→ Exercise requirements:
Transcribe all records, preserving every character.

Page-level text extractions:
────────────────────────────────────────

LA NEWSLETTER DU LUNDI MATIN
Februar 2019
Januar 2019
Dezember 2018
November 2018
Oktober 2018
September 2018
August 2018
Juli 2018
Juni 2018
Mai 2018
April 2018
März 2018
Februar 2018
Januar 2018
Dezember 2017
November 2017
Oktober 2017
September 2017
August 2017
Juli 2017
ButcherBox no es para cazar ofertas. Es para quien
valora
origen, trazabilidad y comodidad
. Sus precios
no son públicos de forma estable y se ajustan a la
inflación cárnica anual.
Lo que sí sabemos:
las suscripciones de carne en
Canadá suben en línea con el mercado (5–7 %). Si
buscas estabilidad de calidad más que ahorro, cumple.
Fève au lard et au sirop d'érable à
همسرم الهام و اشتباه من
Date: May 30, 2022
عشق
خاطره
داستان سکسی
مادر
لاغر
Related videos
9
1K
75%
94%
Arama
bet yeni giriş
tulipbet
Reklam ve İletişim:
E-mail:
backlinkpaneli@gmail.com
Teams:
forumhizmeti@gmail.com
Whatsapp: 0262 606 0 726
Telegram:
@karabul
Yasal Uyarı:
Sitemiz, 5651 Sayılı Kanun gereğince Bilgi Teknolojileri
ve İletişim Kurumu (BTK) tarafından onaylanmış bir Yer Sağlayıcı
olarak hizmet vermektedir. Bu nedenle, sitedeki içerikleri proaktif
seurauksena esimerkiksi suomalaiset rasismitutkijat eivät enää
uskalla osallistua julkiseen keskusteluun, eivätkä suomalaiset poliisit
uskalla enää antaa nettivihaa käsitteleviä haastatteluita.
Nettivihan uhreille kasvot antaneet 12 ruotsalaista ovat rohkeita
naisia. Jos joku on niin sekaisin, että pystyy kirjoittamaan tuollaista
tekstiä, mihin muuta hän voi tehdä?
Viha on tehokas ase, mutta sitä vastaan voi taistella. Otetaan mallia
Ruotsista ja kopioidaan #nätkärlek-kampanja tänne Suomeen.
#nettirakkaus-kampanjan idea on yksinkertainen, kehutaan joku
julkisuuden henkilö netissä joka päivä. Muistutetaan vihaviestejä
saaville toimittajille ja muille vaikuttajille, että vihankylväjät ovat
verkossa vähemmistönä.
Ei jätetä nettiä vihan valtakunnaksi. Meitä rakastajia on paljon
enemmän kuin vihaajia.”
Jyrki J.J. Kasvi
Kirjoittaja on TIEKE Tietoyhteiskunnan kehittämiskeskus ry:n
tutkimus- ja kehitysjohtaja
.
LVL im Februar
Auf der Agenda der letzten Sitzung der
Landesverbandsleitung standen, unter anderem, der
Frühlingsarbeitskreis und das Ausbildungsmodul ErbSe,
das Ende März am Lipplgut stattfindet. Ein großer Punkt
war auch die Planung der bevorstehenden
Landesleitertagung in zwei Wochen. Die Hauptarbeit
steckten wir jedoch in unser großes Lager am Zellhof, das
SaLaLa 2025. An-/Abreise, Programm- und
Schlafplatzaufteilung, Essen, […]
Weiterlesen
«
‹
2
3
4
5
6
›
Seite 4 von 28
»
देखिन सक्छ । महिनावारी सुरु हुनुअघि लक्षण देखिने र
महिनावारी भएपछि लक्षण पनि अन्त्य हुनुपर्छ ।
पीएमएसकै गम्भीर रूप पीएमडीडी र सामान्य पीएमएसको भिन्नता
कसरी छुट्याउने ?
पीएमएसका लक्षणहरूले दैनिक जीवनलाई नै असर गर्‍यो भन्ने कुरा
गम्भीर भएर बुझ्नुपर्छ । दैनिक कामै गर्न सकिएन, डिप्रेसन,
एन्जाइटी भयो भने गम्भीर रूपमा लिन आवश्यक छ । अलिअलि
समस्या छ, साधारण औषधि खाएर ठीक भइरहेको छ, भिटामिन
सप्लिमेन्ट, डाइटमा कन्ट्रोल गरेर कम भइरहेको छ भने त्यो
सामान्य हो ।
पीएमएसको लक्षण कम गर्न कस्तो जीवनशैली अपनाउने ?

────────────────────────────────────────

→ Output for this exercise:
LA NEWSLETTER DU LUNDI MATIN
Februar 2019
Januar 2019
Dezember 2018
November 2018
Oktober 2018
September 2018
August 2018
Juli 2018
Juni 2018
Mai 2018
April 2018
März 2018
Februar 2018
Januar 2018
Dezember 2017
November 2017
Oktober 2017
September 2017
August 2017
Juli 2017
ButcherBox no es para cazar ofertas. Es para quien
valora
origen, trazabilidad y comodidad
. Sus precios
no son públicos de forma estable y se ajustan a la
inflación cárnica anual.
Lo que sí sabemos:
las suscripciones de carne en
Canadá suben en línea con el mercado (5–7 %). Si
buscas estabilidad de calidad más que ahorro, cumple.
Fève au lard et au sirop d'érable à
همسرم الهام و اشتباه من
Date: May 30, 2022
عشق
خاطره
داستان سکسی
مادر
لاغر
Related videos
9
1K
75%
94%
Arama
bet yeni giriş
tulipbet
Reklam ve İletişim:
E-mail:
backlinkpaneli@gmail.com
Teams:
forumhizmeti@gmail.com
Whatsapp: 0262 606 0 726
Telegram:
@karabul
Yasal Uyarı:
Sitemiz, 5651 Sayılı Kanun gereğince Bilgi Teknolojileri
ve İletişim Kurumu (BTK) tarafından onaylanmış bir Yer Sağlayıcı
olarak hizmet vermektedir. Bu nedenle, sitedeki içerikleri proaktif
seurauksena esimerkiksi suomalaiset rasismitutkijat eivät enää
uskalla osallistua julkiseen keskusteluun, eivätkä suomalaiset poliisit
uskalla enää antaa nettivihaa käsitteleviä haastatteluita.
Nettivihan uhreille kasvot antaneet 12 ruotsalaista ovat rohkeita
naisia. Jos joku on niin sekaisin, että pystyy kirjoittamaan tuollaista
tekstiä, mihin muuta hän voi tehdä?
Viha on tehokas ase, mutta sitä vastaan voi taistella. Otetaan mallia
Ruotsista ja kopioidaan #nätkärlek-kampanja tänne Suomeen.
#nettirakkaus-kampanjan idea on yksinkertainen, kehutaan joku
julkisuuden henkilö netissä joka päivä. Muistutetaan vihaviestejä
saaville toimittajille ja muille vaikuttajille, että vihankylväjät ovat
verkossa vähemmistönä.
Ei jätetä nettiä vihan valtakunnaksi. Meitä rakastajia on paljon
enemmän kuin vihaajia.”
Jyrki J.J. Kasvi
Kirjoittaja on TIEKE Tietoyhteiskunnan kehittämiskeskus ry:n
tutkimus- ja kehitysjohtaja
.
LVL im Februar
Auf der Agenda der letzten Sitzung der
Landesverbandsleitung standen, unter anderem, der
Frühlingsarbeitskreis und das Ausbildungsmodul ErbSe,
das Ende März am Lipplgut stattfindet. Ein großer Punkt
war auch die Planung der bevorstehenden
Landesleitertagung in zwei Wochen. Die Hauptarbeit
steckten wir jedoch in unser großes Lager am Zellhof, das
SaLaLa 2025. An-/Abreise, Programm- und
Schlafplatzaufteilung, Essen, […]
Weiterlesen
«
‹
2
3
4
5
6
›
Seite 4 von 28
»
देखिन सक्छ । महिनावारी सुरु हुनुअघि लक्षण देखिने र
महिनावारी भएपछि लक्षण पनि अन्त्य हुनुपर्छ ।
पीएमएसकै गम्भीर रूप पीएमडीडी र सामान्य पीएमएसको भिन्नता
कसरी छुट्याउने ?
पीएमएसका लक्षणहरूले दैनिक जीवनलाई नै असर गर्‍यो भन्ने कुरा
गम्भीर भएर बुझ्नुपर्छ । दैनिक कामै गर्न सकिएन, डिप्रेसन,
एन्जाइटी भयो भने गम्भीर रूपमा लिन आवश्यक छ । अलिअलि
समस्या छ, साधारण औषधि खाएर ठीक भइरहेको छ, भिटामिन
सप्लिमेन्ट, डाइटमा कन्ट्रोल गरेर कम भइरहेको छ भने त्यो
सामान्य हो ।
पीएमएसको लक्षण कम गर्न कस्तो जीवनशैली अपनाउने ?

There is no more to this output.